Try not to vomit on your type pad.  I had no choice but to make this public, or else i will continue to order pizza and eat cupcakes.  I am going to stay dark for a few days/weeks.  If you do not see me posting on Facebook or here on the blog, it means GOOD THINGS ARE HAPPENING.  It means i am off my ass making things happen.  If i do something truly sexy in the weight room i will let you know. 

In the meantime:

20110101

Dan Auerbach and Patrick Carney are
The Black Keys
Aragon Ballroom, uptown Chicago, new years eve.

Dan Auerbach takes the stage and he represents with a shave and a haircut.

Thickfreakness
Girl is on my mind
10AM Automatic
The Breaks (I knew it)
(Intro)Stack Shot Billy
(Another beautiful intro) Busted
Act nice n' gentle
Everlasting Light
Chop n' change
Midnight!!!!!! Balloons drop, Patrick gets off the drum kit and Dan pops champagne into the first row, etc.
Next girl
Howlin' for you
Tighten Up
She's Long gone
Ten cent pistol
I'll Be Your Man
Strange Times

Encore
Sinister Kid [also from "Brothers"].
Your Touch

I have seen the Black Keys play twice before, once as recently as July in Philly. 

Unlike July, however, my date and i were on time for the opening band and, though the "line ride" took around 20 minutes, nabbed a good spot upstairs and stayed in the same spot for the entire two hours.  We did not purchase drinks or visit the lavatory. 
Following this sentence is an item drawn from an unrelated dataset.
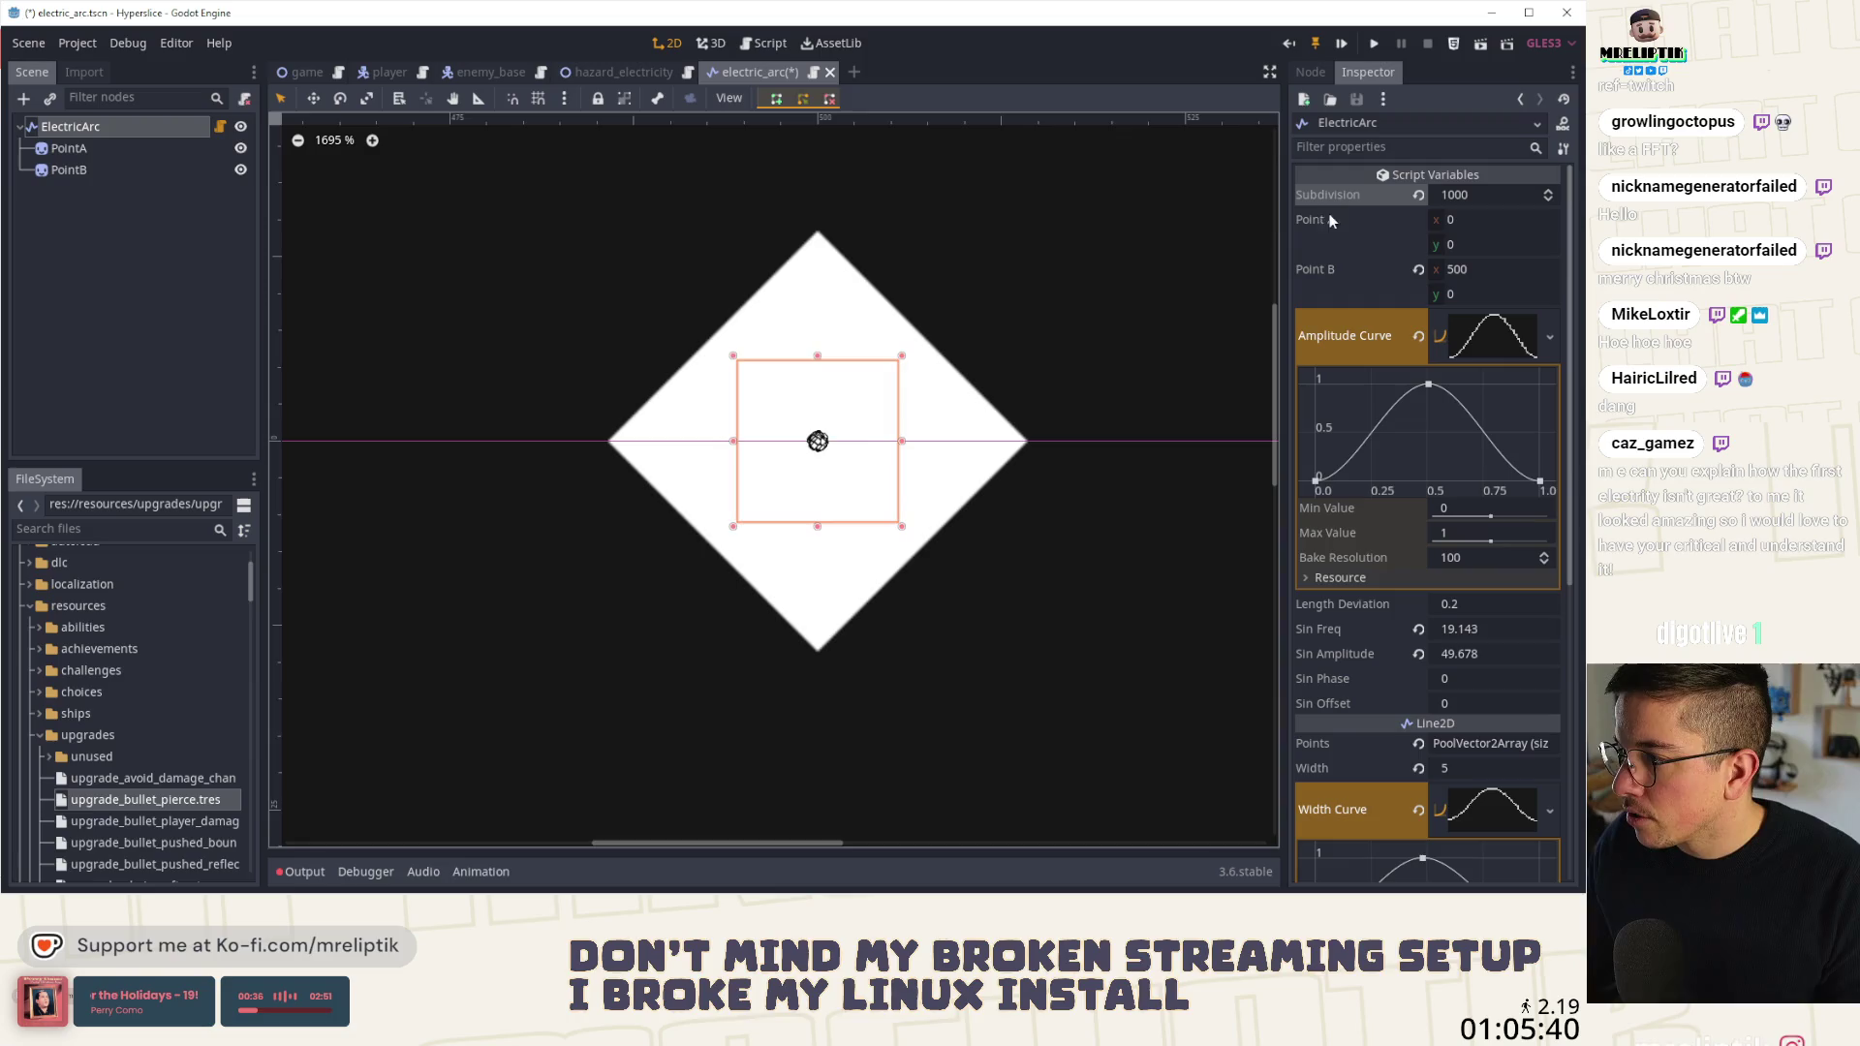
- Set Subdivision to 10 and view the arc between poles in the hazard_electricity scene
click(1481, 191)
text(0)
key(Return)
The two men, and the party that later joined them, were on-stage from 1120PM until 1230. This show really belted me with the new material.  The setlist from their Penn's Landing show in July reflects a similar order to the plugging of the songs from their May 2010 release "Brothers" on Nonesuch Records.  They were, again joined by two additional gents playing bass and organ, as they were in July (denoted in text).  From my 6'3" visibility i agonized as the opening band nailed their instrumental responsibility, and still offered not one appetizing verse with regard to vocal integrity.  It sounded bad,  and what's more, the singer/guitarist wore his hair long and unshaven looking very much like Dan Auerbach's shaggy unshaven self.  After the act departed, the Black Keys were onstage in less than 20 minutes, a great courtesy that i would like to thank them for.

Dan walks out on stage clean shaven with short hair, stopping me in my thoughts before i spoke of the irritable similarity i associated to the opening singer.  And then they ripped a hole in the night.